У самого берега залива, вблизи пансионата «Клязьма», они остановились. Дмитрий сразу сбросил с себя пиджак, в котором ему давно было жарко в эту теплую ночь, распахнул вовсю дверцу и, откинувшись на спинку сиденья, с охотой закурил. Катя тут же вылезла из машины, сняла туфли и сбежала босиком к воде.

– Тепла-а-я!.. – обрадовалась она, трогая воду ногою. – Я сейчас буду купаться… Только вы на меня не смотрите… я без купальника. – И, пробежав немного вдоль берега, она скрылась за кустами.

Дмитрий тоже считал, грешно в такую ночь не покупаться, а если нет с собой плавок, то что за беда, ну кто сейчас его увидит, когда вокруг ни души. Он оглядел пустынный берег, безмолвные в сонной тиши корпуса пансионата, которые притулились к самому лесу, и стал раздеваться.

Катя вошла в воду первая. Дмитрий слышал, как булькнуло у самого берега, за кустами, как она тихо ойкала, постепенно погружаясь в воду. Сам он бросился в залив с разбегу, немного поплавал на спине, а затем, бесшумно двигая руками, подался в ту сторону, откуда доносились легкие всплески. Катя скоро его заметила, и ей вдруг захотелось, чтобы Дмитрий подплыл к ней, привлек ее к себе, но она тут же прогнала такие мысли и негромко крикнула: «Близко не подплывайте!» А видя, что он все равно приближается, немного оробела, стала загребать ладонями воду и брызгать ему в лицо. Дмитрий вначале смеялся, увертываясь от брызг, а потом неожиданно нырнул и обхватил ее за талию, закружил в воде, приговаривая: «Попалась, марсианка!.. Попалась…» Катю теперь охватил страх, она, стараясь вырваться из сильных рук Дмитрия, упиралась локтями ему в грудь, изредка вскрикивала: «Ой, отпустите, я сейчас захлебнусь!», но он, казалось, ничего не слышал и все кружил и кружил ее, чувствуя, как кровь горячей струей ударяет в виски, а по всему телу мечется колкий озноб.

Вскоре Дмитрий ощутил под ногами твердь песчаного дна, легко подбросил в воде Катю, подхватил на руки и плотнее прижал к себе.
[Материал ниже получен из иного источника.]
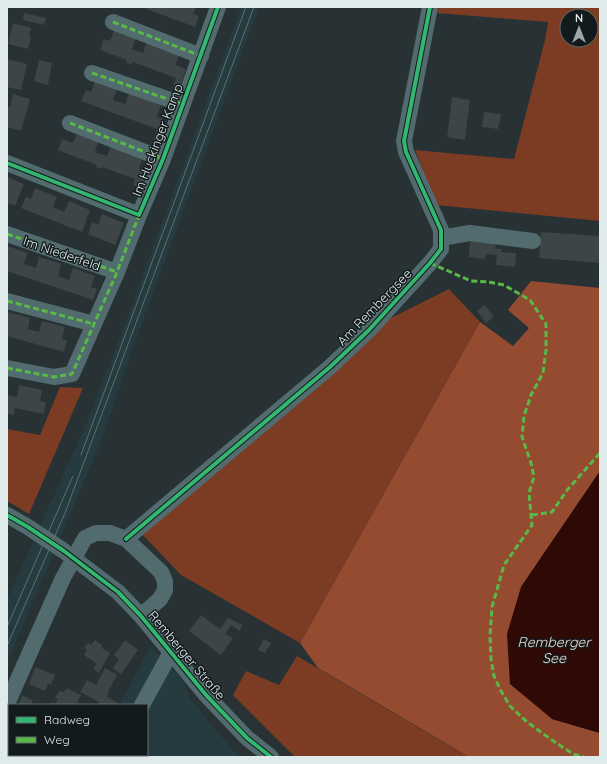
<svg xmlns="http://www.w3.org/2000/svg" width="607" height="764" viewBox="0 0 607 764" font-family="Quicksand,sans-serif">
<rect width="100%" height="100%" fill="#283133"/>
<!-- built -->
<path fill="#253b40" d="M241 7H259L134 345 103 437 52 558 7 663V599L83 431 119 340Z
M150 646 181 678 191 700 232 749 242 757H94L95 755H147V705H120Z"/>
<!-- green -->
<path fill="#7c3b23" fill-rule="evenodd" d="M439 7H600V221L436 205 415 150 514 159 545 40 548 22 437 13ZM567 16H591V40H567Z
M449 289 480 322 300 643 181 575 140 532 379 324Z
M60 387 83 388 29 514 7 501V429L40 435Z
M297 656 448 745 469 757H295L233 695 246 671 279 685Z"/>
<!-- forest -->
<path fill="#944b30" d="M531 281 600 288V471L521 587 552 719 600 733V757H582L574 754 573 757H469L318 668 300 643 480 322 513 346 529 328 508 310Z"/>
<!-- water -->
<path fill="#2e0905" d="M600 471V733L552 719 510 684 507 634 521 587Z"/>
<!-- building -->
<path fill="#3d4546" d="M141 7H196L193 14 199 16 195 27Z
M24 13 46 18 44 25 23 20Z
M13 23 31 28 29 36 31 37 28 49 8 44Z
M114 30 136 38 132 49 143 53 147 42 180 54 175 65 186 69 178 92 172 90 176 78 133 62 132 65 126 62 127 60 100 50 104 39 110 41Z
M7 59 27 64 21 90 7 87Z
M39 60 52 63 48 85 34 81Z
M95 81 117 89 113 100 125 104 129 93 161 105 157 117 163 119 159 130 163 131 159 143 153 141 157 129 81 101 86 90 91 92Z
M13 94 30 99 21 131 7 127V106L10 107Z
M452 97 470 100 465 140 447 137Z
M484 112 501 114 498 129 482 127Z
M77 132 99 140 95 152 107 156 111 145 143 157 139 168 148 171 141 188 133 185 135 179 102 167 101 169 96 167 97 165 58 150 62 139 73 143Z
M7 177 24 184 15 206 7 203Z
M35 188 57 197 53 207 64 212 69 201 90 210 82 232 21 208 26 197 31 199Z
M102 214 124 223 115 245 88 234 92 222 98 225Z
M541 232 600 236V263L539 258Z
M470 240 496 242 495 249H502L501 252 516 253 515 267 496 265 497 255 486 254 485 259 469 257Z
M7 246 28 253 24 264 36 268 39 257 61 264 58 276 69 280 73 268 95 276 91 287 97 289 93 300 7 271Z
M485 305 494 317 486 323 477 311Z
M8 312 30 318 28 329 39 332 42 321 65 327 62 339 67 340 64 352 7 336Z
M19 385 42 390 40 401 46 402 44 414 15 408 14 415 7 414V395L17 397Z
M201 615 220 629 228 618 243 625 239 631 231 625 225 634 233 638 221 655 189 631Z
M264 639 271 643 265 653 258 650Z
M95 640 103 646 102 648 110 653 99 673 93 669 97 664 84 655 87 650 84 648 88 643 91 645Z
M125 640 138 650 121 674 113 668 119 659 114 655Z
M35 667 55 675 51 685 48 684 45 691 29 684Z
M105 668 117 675 108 692H109L107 697 118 703V705H98L99 702 80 692 87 680 96 685Z
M67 688 81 695 76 705H51L52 702 55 704 58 699 55 698 59 691 64 692Z
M22 695 33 700 31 705H18Z
M28 755H51L49 757H27Z"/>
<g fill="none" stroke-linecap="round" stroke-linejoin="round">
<!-- minor -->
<path stroke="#516b6e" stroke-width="16" d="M113 22 201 56
M92 73 182 104
M70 123 163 159
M7 163 139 215 163 159 218 7
M7 234 117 272
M441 238 470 233 533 241
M7 301 94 324
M7 368 54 377 72 374 117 272 139 215
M7 515 28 527 64 551 118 592 141 616 206 695 247 738 271 757
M126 539 330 367 369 330 430 263 441 249V230L406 152 404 141 430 7
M7 704 63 578 85 538 96 533H110L126 539 161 572 165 581V590L160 599 141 616
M142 705 171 652
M114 757 115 755"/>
<!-- tram -->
<path stroke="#5e6e71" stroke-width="1" d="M81 455 246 7
M7 627 73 476
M7 646 65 513 254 7"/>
<!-- quiet -->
<path stroke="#58b947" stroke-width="3" stroke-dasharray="6 3" stroke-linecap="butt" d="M113 22 201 56
M92 73 182 104
M70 123 163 159
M7 234 117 272
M430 263 471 281 489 282 504 285 530 300 546 324V350L543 373 531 395 524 416 522 437 531 463 534 477 529 493 532 525 504 565 492 607 490 636 491 659 494 676 501 691 510 706 527 722 549 738 573 754 584 757
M7 301 94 324
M7 368 54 377 72 374 117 272 139 215
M532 515 552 512 568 489 600 453"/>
<!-- cycleway casing -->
<g stroke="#131a1c" stroke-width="6">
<path id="cycleway" d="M7 163 139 215 163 159 218 7
M7 515 28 527 64 551 118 592 141 616 206 695 247 738 271 757
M126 539 330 367 369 330 430 263 441 249V230L406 152 404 141 430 7"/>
</g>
<!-- cycleway -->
<use href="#cycleway" stroke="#33b770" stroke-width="4"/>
</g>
<g text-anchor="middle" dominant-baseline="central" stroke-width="3" stroke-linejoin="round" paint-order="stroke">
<!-- street labels -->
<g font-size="13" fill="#dfeaeb" stroke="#131a1c">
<text transform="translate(157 140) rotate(-69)">Im Huckinger Kamp</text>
<text transform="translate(62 253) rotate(19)">Im Niederfeld</text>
<text transform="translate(374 307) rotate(-46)">Am Rembergsee</text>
<text transform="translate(187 655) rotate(50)">Remberger Straße</text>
</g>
<!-- water labels -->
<g font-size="14" font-style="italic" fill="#f2d9d1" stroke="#131a1c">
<text x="554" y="642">Remberger<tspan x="554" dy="16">See</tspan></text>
</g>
</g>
<!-- border -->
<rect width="607" height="764" fill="none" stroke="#dfeaeb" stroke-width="16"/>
<!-- legend -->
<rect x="8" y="704" width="140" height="52" fill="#131a1c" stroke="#656d6f"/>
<rect x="16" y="717" width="20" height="6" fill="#33b770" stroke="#656d6f"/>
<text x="44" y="724" font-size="12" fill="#dfeaeb">Radweg</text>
<rect x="16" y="737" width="20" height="6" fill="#58b947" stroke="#656d6f"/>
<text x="44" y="744" font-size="12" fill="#dfeaeb">Weg</text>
<!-- north arrow -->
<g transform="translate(579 28)"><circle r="19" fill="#131a1c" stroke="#656d6f"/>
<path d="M0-3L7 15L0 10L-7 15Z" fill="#9fa9ab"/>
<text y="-6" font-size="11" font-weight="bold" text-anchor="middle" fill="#dfeaeb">N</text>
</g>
</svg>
Пытаясь его оттолкнуть, она собиралась вся в комок, мотала головой, резко выбрасывала руки в стороны, но это не помогало, Дмитрий все крепче сжимал Катю и скоро нашел ее чуть прохладные и мокрые от воды губы. Она на какое-то мгновенье расслабилась, будто обмякла, и у Дмитрия тотчас помутилось в голове, трудно переставляя непослушные ноги, он вынес ее на прибрежный песок, а падая, почувствовал, как обжигающе чиркнули по шее соски-пупырышки ее твердых грудей, и задохнулся от всепоглощающего желания. Сквозь дурманящий туман до слуха Дмитрия дошел слабый вскрик Кати, и потом мучительно-сладкая волна окатила все его тело…
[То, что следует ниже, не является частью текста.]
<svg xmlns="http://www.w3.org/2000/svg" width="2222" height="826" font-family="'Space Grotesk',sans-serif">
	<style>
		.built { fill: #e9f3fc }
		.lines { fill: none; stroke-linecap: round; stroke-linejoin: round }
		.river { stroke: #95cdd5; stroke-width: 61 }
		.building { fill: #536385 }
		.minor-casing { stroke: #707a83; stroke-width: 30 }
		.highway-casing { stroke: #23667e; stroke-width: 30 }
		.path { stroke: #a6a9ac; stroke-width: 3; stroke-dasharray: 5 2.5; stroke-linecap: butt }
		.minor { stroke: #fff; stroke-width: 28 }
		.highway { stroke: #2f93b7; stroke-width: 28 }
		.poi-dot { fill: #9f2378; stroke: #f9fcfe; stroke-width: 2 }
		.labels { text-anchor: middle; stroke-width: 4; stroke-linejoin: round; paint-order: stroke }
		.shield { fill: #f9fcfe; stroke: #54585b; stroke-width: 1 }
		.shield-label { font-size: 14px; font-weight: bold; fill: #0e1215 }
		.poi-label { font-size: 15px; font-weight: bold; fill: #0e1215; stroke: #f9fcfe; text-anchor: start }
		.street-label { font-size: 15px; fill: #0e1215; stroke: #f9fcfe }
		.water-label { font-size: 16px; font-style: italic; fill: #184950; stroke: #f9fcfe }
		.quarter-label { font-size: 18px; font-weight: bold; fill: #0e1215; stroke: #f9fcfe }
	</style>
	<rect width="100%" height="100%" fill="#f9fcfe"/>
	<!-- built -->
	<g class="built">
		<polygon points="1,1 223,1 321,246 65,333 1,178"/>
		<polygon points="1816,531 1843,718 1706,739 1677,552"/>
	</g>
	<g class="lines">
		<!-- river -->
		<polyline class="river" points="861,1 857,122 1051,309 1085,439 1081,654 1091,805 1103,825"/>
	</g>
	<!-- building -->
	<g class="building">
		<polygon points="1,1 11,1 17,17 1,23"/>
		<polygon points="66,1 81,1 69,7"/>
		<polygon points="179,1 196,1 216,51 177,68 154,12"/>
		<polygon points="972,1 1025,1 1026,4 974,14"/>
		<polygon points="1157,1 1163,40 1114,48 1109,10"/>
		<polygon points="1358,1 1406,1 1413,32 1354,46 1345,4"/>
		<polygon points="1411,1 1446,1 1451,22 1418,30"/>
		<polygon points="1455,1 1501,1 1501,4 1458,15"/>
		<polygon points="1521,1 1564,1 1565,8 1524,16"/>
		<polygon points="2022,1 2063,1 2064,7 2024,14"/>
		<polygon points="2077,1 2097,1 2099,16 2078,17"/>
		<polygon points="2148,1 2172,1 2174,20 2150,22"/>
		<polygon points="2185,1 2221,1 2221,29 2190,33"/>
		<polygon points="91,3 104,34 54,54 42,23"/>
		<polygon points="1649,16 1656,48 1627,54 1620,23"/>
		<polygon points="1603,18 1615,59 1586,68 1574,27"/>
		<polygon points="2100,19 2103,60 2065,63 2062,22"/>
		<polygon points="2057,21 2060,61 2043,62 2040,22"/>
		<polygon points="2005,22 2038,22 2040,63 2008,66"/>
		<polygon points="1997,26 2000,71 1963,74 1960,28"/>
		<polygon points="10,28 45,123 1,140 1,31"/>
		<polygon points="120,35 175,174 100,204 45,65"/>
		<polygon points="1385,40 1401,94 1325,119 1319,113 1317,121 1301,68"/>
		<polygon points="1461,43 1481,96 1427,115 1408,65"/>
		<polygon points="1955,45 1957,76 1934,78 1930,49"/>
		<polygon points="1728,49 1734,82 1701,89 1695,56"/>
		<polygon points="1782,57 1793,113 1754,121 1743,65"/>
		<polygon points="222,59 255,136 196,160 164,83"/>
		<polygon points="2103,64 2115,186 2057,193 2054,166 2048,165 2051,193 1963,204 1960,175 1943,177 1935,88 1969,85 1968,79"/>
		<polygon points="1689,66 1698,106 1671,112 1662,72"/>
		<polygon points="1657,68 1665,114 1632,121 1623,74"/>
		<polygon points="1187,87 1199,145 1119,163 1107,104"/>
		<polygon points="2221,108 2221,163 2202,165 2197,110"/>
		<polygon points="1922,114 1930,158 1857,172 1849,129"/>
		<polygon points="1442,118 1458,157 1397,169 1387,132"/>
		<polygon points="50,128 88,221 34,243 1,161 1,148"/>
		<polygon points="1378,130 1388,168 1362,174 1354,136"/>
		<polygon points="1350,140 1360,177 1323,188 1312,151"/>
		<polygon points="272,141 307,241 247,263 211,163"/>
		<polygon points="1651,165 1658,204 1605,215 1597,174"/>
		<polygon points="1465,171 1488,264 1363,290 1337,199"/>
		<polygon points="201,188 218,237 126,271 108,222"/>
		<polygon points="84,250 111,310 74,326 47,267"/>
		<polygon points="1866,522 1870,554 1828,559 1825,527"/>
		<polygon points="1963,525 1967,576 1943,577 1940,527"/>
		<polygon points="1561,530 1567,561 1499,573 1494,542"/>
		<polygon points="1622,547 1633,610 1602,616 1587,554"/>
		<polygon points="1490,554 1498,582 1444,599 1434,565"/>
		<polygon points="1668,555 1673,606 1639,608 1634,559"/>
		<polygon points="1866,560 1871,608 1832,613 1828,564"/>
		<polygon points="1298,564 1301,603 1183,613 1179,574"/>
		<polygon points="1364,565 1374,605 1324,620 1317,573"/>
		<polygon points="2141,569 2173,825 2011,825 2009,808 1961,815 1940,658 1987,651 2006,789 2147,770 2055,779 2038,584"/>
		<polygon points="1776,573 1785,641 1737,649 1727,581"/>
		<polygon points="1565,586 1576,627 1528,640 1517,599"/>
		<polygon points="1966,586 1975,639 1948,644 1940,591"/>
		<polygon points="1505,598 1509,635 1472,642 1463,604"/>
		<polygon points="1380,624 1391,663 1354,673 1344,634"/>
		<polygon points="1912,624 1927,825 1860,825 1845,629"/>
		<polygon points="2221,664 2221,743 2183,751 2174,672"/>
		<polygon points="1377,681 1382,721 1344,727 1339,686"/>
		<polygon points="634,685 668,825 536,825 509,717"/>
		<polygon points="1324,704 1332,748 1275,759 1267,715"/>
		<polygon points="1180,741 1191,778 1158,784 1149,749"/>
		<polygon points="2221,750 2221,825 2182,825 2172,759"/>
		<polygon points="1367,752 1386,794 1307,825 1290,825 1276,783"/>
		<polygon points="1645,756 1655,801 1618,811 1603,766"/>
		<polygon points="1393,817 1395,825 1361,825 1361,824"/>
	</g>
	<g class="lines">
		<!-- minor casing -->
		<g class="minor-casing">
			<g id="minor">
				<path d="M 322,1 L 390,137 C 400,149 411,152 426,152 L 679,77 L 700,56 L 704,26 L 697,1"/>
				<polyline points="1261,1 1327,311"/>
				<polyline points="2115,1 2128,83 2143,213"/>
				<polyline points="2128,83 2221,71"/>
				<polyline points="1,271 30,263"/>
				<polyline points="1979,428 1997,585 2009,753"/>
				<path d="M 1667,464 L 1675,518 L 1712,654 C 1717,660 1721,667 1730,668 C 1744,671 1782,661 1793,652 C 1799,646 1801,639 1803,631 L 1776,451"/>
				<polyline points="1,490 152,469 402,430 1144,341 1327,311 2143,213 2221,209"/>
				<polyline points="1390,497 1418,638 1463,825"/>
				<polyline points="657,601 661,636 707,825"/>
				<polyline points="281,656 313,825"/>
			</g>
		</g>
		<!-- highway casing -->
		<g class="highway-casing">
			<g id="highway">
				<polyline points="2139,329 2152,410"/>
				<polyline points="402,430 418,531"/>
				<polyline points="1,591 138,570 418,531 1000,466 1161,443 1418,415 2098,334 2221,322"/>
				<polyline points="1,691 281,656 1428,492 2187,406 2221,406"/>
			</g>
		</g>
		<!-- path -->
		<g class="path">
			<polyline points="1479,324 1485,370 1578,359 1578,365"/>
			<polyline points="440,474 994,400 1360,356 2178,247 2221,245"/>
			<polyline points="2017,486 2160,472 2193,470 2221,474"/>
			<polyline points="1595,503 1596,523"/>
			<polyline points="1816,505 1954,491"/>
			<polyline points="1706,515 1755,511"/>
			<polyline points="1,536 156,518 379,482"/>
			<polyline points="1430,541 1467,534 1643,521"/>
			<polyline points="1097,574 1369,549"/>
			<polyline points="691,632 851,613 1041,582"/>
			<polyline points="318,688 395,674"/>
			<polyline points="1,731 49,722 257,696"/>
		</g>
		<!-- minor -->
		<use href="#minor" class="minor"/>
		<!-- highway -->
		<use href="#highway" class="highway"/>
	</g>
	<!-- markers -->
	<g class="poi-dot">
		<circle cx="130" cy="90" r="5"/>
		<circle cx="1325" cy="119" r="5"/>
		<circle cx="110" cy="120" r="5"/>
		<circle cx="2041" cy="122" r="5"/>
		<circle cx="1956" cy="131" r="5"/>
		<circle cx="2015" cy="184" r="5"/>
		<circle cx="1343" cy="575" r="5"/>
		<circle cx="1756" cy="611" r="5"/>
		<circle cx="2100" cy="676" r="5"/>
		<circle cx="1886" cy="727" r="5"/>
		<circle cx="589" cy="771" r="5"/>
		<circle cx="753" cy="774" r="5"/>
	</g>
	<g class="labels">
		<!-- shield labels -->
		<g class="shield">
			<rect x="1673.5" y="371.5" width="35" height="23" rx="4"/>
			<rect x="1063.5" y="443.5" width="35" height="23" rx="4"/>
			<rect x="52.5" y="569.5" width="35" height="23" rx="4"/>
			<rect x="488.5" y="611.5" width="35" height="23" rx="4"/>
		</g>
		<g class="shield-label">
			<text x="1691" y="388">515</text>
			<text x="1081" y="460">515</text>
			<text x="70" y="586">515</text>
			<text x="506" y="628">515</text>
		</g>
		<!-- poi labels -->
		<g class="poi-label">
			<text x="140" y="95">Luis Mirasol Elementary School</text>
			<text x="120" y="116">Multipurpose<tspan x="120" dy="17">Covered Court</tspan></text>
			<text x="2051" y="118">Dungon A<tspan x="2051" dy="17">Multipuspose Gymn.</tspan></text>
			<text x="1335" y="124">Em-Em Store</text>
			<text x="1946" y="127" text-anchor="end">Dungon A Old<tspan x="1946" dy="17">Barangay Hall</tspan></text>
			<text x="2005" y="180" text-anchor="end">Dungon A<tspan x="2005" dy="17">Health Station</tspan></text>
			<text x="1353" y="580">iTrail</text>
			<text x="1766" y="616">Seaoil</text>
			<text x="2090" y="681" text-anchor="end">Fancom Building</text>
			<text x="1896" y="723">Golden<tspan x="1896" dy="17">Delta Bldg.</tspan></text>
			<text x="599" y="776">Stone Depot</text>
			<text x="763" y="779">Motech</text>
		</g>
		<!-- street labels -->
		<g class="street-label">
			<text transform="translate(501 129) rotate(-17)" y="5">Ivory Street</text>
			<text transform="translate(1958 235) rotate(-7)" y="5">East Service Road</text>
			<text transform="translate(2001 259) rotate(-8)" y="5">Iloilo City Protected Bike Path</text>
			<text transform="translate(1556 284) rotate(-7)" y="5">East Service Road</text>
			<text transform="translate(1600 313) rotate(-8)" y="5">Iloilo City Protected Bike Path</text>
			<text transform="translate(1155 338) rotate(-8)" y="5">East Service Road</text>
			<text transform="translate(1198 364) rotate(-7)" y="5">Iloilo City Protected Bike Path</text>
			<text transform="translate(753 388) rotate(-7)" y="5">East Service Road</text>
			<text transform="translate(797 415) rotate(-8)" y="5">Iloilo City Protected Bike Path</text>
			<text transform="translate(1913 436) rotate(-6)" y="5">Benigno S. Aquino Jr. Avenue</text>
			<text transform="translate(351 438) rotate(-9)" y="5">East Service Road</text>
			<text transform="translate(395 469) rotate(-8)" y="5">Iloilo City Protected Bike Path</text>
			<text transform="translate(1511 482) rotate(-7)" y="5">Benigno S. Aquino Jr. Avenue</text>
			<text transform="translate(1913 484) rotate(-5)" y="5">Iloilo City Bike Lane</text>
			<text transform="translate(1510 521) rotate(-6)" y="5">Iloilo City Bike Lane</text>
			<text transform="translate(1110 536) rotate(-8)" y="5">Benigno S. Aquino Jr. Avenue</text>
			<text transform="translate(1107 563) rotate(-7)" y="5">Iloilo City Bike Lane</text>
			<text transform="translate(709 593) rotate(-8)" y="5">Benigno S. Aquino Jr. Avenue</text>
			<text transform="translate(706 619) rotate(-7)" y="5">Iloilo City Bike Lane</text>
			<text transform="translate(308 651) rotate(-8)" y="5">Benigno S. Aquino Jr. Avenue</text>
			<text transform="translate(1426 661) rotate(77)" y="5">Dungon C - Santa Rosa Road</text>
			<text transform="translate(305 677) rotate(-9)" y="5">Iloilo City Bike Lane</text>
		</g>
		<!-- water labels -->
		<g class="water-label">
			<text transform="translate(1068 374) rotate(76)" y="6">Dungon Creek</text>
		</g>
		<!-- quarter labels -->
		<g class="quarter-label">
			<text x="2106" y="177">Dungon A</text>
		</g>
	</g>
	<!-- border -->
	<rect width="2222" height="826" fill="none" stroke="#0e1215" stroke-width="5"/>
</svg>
Когда в голове просветлилось, он увидел рядом с собой в лунной ночи сверкающую белизной тела Катю. Она, казалось, безжизненно распласталась на темно-рыжем песке, у самой воды. Дмитрия теперь охватил жгучий стыд и испуг, несколько минут он лежал, не шевелясь, страшась посмотреть Кате в глаза, и не совсем понимал, как все это произошло. За свои двадцать восемь лет ему довелось узнать уже двух женщин, которые его волновали, но с ними все было по-другому, с ними он никогда не становился рабом своих чувств. Была у него близость еще с Ингой Разменовой, однако ее он в расчет не брал, поскольку ничего не помнил из той злополучной ночи. А сейчас все было иначе, сейчас какой-то пронзительный свет разом полонил в нем дух и тело, и все случилось словно помимо его воли.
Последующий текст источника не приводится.